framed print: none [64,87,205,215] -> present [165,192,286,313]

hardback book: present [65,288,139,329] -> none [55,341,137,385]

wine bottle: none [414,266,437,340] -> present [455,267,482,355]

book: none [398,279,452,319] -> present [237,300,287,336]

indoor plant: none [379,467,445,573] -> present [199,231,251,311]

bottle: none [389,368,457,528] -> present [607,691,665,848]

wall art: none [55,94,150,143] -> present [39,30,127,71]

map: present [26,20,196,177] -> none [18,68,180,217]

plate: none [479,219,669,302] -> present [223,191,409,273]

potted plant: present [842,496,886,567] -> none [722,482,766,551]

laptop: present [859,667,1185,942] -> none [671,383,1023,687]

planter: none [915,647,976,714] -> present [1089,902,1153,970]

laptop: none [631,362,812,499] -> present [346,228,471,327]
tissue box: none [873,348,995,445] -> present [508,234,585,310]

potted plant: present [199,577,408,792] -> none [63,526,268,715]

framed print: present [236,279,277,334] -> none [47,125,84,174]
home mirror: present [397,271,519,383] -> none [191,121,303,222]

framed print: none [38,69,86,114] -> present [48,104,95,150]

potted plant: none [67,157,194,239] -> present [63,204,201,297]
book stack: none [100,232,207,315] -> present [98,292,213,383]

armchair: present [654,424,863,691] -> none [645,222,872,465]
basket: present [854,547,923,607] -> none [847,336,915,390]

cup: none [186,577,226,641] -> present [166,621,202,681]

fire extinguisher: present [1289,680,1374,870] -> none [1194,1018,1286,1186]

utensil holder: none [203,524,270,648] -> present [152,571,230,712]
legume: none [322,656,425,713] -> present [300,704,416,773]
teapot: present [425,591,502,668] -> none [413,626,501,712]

══════════

→ **Problem**
All lines from the one containing "utensil holder: none" through the final line of the listing above are to be reproduced exactly; include both and add nothing.

→ **Answer area**
utensil holder: none [203,524,270,648] -> present [152,571,230,712]
legume: none [322,656,425,713] -> present [300,704,416,773]
teapot: present [425,591,502,668] -> none [413,626,501,712]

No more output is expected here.